Pour revenir à cette cabane soufflée par le temps, à cette thébaïde allongée aux pavés armurés de mousse (parfois même elle aussi morte, empruntant au corail mort sa couleur blanche), elle m’avait immédiatement fait penser à ces bouddhas fantômes indénombrables de la forêt de Nikko, là-bas, au Japon. Les bouddhas fantômes, ces o-bake-jizô, protecteurs des voyageurs, des âmes perdues et des enfants (ce qui, quand on y songe, ne regroupe qu’une seule catégorie d’êtres humains) : c’étaient des petites statuettes alignées entre un torrent et un bois de cryptomères, de petites statuettes laissées aux dommages du temps, rongées de vents, de soleils, de brumes et de pluies, recouvertes de mousse verte, habillées de bonnets et de bavoirs rouges comme des capes de torero, des tissus eux-mêmes souvent en ruine, prenant des teintes vinasses, pris dans le patient effilochage des jours. 

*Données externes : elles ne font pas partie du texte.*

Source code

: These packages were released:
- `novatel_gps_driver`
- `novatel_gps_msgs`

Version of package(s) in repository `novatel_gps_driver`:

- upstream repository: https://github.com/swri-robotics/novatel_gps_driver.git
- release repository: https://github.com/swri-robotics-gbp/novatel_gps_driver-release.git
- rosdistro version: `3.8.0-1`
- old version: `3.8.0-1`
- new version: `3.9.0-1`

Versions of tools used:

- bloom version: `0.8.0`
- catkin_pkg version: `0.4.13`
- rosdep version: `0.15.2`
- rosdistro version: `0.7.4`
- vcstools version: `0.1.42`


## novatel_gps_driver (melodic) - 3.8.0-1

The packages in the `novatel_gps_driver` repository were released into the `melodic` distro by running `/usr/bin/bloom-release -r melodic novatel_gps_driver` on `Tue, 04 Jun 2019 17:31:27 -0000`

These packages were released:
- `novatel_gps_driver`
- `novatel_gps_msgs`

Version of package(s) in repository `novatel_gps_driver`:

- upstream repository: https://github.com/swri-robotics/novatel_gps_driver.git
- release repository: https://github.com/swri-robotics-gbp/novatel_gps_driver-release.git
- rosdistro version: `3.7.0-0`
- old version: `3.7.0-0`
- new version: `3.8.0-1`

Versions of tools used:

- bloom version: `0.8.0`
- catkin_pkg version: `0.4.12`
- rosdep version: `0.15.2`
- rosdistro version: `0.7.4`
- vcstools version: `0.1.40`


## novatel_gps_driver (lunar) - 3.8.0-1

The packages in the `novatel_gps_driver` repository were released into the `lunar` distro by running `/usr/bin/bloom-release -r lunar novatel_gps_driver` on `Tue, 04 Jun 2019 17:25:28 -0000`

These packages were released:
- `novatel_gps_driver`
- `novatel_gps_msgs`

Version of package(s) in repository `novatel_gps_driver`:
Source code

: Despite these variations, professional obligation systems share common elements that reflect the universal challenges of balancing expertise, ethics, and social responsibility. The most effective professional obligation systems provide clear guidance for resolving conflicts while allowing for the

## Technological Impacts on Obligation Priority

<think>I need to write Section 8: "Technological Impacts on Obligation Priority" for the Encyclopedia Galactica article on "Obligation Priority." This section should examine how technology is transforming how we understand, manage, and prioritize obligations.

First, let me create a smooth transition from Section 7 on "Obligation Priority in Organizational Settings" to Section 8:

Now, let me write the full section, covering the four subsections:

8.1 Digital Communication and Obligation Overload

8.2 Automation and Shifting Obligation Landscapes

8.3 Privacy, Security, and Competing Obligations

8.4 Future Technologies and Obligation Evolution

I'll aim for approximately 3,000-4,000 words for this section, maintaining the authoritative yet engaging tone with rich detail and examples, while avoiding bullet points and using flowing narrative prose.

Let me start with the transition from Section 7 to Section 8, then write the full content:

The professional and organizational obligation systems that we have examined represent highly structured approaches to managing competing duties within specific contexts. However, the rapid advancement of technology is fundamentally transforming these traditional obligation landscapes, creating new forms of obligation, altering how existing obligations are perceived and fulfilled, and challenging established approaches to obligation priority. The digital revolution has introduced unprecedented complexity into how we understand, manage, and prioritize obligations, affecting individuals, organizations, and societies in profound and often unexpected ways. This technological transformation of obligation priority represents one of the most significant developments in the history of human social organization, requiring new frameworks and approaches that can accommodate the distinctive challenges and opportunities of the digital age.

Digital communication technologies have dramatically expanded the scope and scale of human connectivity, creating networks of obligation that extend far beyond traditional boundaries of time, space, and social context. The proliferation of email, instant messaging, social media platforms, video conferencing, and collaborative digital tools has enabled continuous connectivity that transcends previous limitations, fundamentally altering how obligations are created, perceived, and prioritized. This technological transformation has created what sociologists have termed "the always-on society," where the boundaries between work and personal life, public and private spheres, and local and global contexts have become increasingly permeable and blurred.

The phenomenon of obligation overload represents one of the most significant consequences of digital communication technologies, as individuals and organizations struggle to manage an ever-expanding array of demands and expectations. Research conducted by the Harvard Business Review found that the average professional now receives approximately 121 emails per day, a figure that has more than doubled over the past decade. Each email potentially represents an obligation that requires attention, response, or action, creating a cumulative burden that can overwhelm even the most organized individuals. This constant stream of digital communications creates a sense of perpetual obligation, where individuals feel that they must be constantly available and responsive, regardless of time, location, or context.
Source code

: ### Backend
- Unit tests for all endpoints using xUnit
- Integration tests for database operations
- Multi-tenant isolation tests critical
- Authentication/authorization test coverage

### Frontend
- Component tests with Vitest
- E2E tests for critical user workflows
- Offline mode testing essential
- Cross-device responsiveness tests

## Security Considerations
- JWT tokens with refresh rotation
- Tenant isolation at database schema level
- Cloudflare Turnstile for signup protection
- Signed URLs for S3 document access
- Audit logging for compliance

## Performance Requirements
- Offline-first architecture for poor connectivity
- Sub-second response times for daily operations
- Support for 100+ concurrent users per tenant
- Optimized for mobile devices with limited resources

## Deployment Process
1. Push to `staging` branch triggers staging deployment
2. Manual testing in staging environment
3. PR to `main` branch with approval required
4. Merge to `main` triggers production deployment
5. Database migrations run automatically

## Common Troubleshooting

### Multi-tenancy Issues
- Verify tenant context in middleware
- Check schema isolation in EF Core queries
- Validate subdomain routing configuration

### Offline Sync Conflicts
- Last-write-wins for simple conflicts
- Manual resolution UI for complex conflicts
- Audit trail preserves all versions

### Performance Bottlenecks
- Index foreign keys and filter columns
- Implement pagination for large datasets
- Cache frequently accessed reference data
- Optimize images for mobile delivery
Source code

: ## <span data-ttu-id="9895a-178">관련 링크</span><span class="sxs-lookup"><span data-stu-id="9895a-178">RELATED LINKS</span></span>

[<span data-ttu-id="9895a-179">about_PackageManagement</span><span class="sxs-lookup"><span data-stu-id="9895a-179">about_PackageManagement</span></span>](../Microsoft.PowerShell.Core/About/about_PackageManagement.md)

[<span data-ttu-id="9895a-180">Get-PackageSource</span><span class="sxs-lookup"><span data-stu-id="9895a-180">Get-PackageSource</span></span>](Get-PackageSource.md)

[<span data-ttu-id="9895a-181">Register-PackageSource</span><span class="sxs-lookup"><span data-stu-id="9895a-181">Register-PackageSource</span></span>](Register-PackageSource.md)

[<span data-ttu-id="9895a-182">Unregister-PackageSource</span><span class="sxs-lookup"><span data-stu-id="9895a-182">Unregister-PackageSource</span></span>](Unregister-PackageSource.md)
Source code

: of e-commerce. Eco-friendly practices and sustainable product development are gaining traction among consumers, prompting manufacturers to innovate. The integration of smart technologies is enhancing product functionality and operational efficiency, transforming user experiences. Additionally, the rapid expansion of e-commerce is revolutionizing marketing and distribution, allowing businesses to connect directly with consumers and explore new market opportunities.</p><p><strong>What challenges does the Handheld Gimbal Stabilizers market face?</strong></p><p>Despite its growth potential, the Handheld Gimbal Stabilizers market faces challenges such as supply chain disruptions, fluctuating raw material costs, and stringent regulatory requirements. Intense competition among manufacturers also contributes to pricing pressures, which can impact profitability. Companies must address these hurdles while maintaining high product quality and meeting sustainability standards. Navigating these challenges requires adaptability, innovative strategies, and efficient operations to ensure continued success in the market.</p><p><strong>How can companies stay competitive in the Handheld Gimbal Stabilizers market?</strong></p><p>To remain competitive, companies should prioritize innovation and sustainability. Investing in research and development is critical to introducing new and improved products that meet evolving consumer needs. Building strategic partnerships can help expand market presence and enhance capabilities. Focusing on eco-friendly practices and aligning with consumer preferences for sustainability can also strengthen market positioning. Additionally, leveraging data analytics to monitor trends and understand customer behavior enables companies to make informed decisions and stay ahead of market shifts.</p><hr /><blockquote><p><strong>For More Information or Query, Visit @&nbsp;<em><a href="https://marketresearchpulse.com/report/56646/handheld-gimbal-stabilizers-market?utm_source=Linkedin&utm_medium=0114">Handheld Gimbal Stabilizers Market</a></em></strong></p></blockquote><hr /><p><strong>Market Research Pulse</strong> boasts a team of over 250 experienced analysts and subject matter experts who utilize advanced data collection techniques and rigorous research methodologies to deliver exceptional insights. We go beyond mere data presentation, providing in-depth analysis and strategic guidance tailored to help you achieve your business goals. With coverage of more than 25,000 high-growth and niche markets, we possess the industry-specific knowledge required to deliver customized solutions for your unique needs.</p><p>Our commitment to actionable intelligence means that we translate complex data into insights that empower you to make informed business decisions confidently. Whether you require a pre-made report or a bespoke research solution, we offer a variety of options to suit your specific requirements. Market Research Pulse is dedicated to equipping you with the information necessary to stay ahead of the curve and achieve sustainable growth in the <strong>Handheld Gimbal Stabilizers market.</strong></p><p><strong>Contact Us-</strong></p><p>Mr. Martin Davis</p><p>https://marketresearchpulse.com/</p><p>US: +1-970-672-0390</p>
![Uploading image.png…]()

J’aimerais que mes mots arrivent à faire voir se dit Léo. C’est la base de tout. Rendre sensible à chacun des expériences uniques : mathemasis singularis. Une science par objet regardé. C’est une science aussi, qui passe par les mots. Il se souvint d’un de ses premiers travaux littéraires, la description d’une maison démolie dans un terrain vague de banlieue : elle avait maintenant presque tout d’une bauge naturelle, ou d’un refuge à rats, n’étaient les bouts de papiers peints qui restaient aux cloisons de plâtres de l’intérieur, les cadres des fenêtres qui restaient, et le canon noir d’une fontaine collée au mur. Une cachette à trafics, à remords ou à misère. Léo s’était finalement amusé à décomposer les mots sur la page, à retrouver derrière certains leurs racines les plus lointaines, les musicalités étrangères, le sens s’évanouissant avec leur forme connue. Il s’était plongé dans les dictionnaires pour y parvenir. La vision échappait. Le parfum échappait. Tout s’était finalement enfoncé dans le brouillard fade d’un désert radin de banlieue. 

En se retournant, il put apercevoir tout en bas dans la plaine l’alignement de minuscules noyers roux, avec leur ombre en dessous, semblables à un déploiement régulier de coraux tapissant un fond d’océan. Plus loin, de nouvelles montagnes tapissées de bois bleus. Le ciel était magique. Tout respirait.